Single by Randy Houser

from the album How Country Feels
- Released: March 4, 2013
- Recorded: 2013
- Genre: Country
- Length: 3:13
- Label: Stoney Creek
- Songwriters: Dallas Davidson; Ashley Gorley; Kelley Lovelace;
- Producer: Derek George

Randy Houser singles chronology
| "How Country Feels" (2012) | "Runnin' Outta Moonlight" (2013) | "Goodnight Kiss" (2013) |

= Runnin' Outta Moonlight =

"Runnin' Outta Moonlight" is a song recorded by American country music artist Randy Houser. It was released in March 2013 as the second single from his third studio album, How Country Feels. It was written by Dallas Davidson, Ashley Gorley, and Kelley Lovelace.

==Critical reception==
Billy Dukes of Taste of Country gave the song three and a half stars out of five, writing that "[Houser's] vocal performance demands attention and offers a pleasing reward in a story of two lovers enjoying a date in the country," adding "we’ve heard this same story 1,000 times, but it feels freshly pulled from a clean spring when Houser opens up." Alanna Conaway of Roughstock gave the song four stars out of five, saying that "it's an of-the-moment, spend-time-with-one-you-love kind of love song, one that has a delicious up-tempo sing-a-long melody and a nicely written lyrical cadence permed expertly by Randy Houser."

==Music video==
The music video was directed by Wes Edwards and premiered in May 2013.

==Chart performance==
"Runnin' Outta Moonlight" debuted at number 56 on the U.S. Billboard Country Airplay chart for the week of March 2, 2013. It also debuted at number 41 on the U.S. Billboard Hot Country Songs chart for the week of February 9, 2013. It also debuted at number 91 on the U.S. Billboard Hot 100 chart for the week of May 25, 2013. It also debuted at number 93 on the Canadian Hot 100 chart for the week of May 25, 2013. As of October 2013, the song has sold 1,028,000 copies in the US.

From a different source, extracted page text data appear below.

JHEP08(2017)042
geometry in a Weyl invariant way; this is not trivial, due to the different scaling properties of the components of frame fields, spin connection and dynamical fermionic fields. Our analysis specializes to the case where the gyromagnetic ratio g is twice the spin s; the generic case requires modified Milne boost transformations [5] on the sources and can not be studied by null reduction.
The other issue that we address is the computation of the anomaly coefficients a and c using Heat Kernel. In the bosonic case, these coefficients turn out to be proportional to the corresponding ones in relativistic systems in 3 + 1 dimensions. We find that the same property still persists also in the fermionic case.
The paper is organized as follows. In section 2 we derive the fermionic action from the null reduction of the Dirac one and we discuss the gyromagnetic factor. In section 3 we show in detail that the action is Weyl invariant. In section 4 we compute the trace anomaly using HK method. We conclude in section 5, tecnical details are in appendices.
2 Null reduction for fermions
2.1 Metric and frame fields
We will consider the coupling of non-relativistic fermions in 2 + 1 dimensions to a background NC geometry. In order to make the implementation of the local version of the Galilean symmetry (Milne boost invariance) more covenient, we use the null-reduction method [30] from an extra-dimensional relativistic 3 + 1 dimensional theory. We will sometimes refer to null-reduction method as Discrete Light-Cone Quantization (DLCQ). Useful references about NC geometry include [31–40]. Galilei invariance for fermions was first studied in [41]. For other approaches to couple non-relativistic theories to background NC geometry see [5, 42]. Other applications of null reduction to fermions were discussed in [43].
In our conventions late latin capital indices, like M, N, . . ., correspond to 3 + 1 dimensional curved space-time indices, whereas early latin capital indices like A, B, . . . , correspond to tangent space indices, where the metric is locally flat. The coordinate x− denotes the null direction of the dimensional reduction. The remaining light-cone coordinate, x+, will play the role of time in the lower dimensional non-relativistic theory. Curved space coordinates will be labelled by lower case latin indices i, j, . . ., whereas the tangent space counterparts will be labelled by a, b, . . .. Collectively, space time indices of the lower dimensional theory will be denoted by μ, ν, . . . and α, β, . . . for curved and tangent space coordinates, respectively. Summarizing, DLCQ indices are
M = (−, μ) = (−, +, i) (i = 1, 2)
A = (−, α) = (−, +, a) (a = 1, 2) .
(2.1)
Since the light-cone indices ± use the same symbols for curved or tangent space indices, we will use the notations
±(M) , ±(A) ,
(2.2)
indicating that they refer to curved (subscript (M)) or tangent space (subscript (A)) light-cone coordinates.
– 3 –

| Chart (2013) | Peak position |
|---|---|
| Canada Hot 100 (Billboard) | 44 |
| Canada Country (Billboard) | 1 |
| US Billboard Hot 100 | 24 |
| US Hot Country Songs (Billboard) | 3 |
| US Country Airplay (Billboard) | 1 |

===Year-end charts===

| Chart (2013) | Position |
|---|---|
| US Billboard Hot 100 | 98 |
| US Country Airplay (Billboard) | 17 |
| US Hot Country Songs (Billboard) | 10 |

==Certifications==

| Region | Certification | Certified units/sales |
| Canada (Music Canada) | Platinum | 80,000^{*} |
| United States (RIAA) | Platinum | 1,000,000^{‡} |
^{*} Sales figures based on certification alone. ^{‡} Sales+streaming figures based on certification alone.